In 1903, he also started an Ayurveda magazine called Dhanvanthari.
Today the AVS has a publication department which has brought more
than 200 books on Ayurveda. The Chief Editor is the well-known
academician Dr KG Paulose.
Early
life
Varier
was born in 1869, the same year as Mahatma Gandhi. He belonged to a
lower-middle-class family of Ayurveda physicians. Initially, Varier
had a Sanskrit education.
“It
was taught in the family,” says Paulose. “There were no schools
at that time. Every child was taught at home by the elders. But at
the age of 16, he was sent for Ayurveda education to Wadakancherry
(65 km from Kottakkal) by the elders of the family.”
He
studied under Kuttanchery Vasudevan Mooss, a Namboodiri who belonged
to one of the eight great families of Ayurvedic physicians in Kerala,
the ashtavaidyans. It was a gurukul system. “That meant he stayed
in the house of the guru and helped in the household works,” says
Paulose. “He stayed there for four years and studied the higher
branches of Ayurveda.”
He
also had the good fortune to learn the basics of allopathy from Dr V.
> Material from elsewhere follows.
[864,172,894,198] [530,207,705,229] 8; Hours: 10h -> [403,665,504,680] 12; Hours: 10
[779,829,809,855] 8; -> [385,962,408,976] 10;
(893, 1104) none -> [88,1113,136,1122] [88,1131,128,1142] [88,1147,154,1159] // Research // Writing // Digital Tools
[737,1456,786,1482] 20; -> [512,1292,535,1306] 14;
Varghese, who was the chief of the government hospital at Manjeri,
not far from Kottakkal. Varier had gone there to treat his eyes which
had been damaged from constant reading. Varghese took a liking for
Varier and invited him to stay and get an idea of Western medicine.
Varier accepted and spent three years. “He realised the
shortcomings of Ayurveda and the merits of allopathy,” says
Warrier. “So he set about bringing changes to Ayurveda.”
Varier,
a devout Hindu, was also a secularist. During the Moplah rebellion of
1921 (Muslims revolted against the British for a heavy-handed
crackdown by the latter on the Khilafat Movement, which was a
campaign in defence of the Ottoman Caliphate. However, in the latter
stages, it became a Hindu-Muslim conflict).
“During
that period every Hindu was an enemy of the Muslims and vice versa,”
says PK Warrier. “But Varier stood with the Muslims. When a peace
committee called the Bharati Seva Sangh came from Bombay, Varier told
them, the rehabilitation works and distribution of food should be
extended to the Muslims, too.”
The
committee members including their head GK Devadhar were shocked to
hear this. “It was the first time a Hindu was speaking on behalf of
Muslims,” says Warrier. “At that time, all the male Muslims were
either killed or had absconded or deported to the Andaman Islands.
There were only women and children left. And they were very
frightened.”
When
Devadhar asked Varier why he was supporting the Muslims, he said,
“Hunger is the same in the stomach of a Muslim as well as a
Hindu.”
In
his home, at Kailasamandiram, in the centre of the archway above the
main gate is an image of Lord Krishna. On either side, on two pillars
are a Christian cross and the Muslim crescent. In an adjacent temple,
which had an idol of Lord Vishvambharan, people of all castes were
allowed to pray.
As
Vice President Naidu said, Varier was indeed a Renaissance man.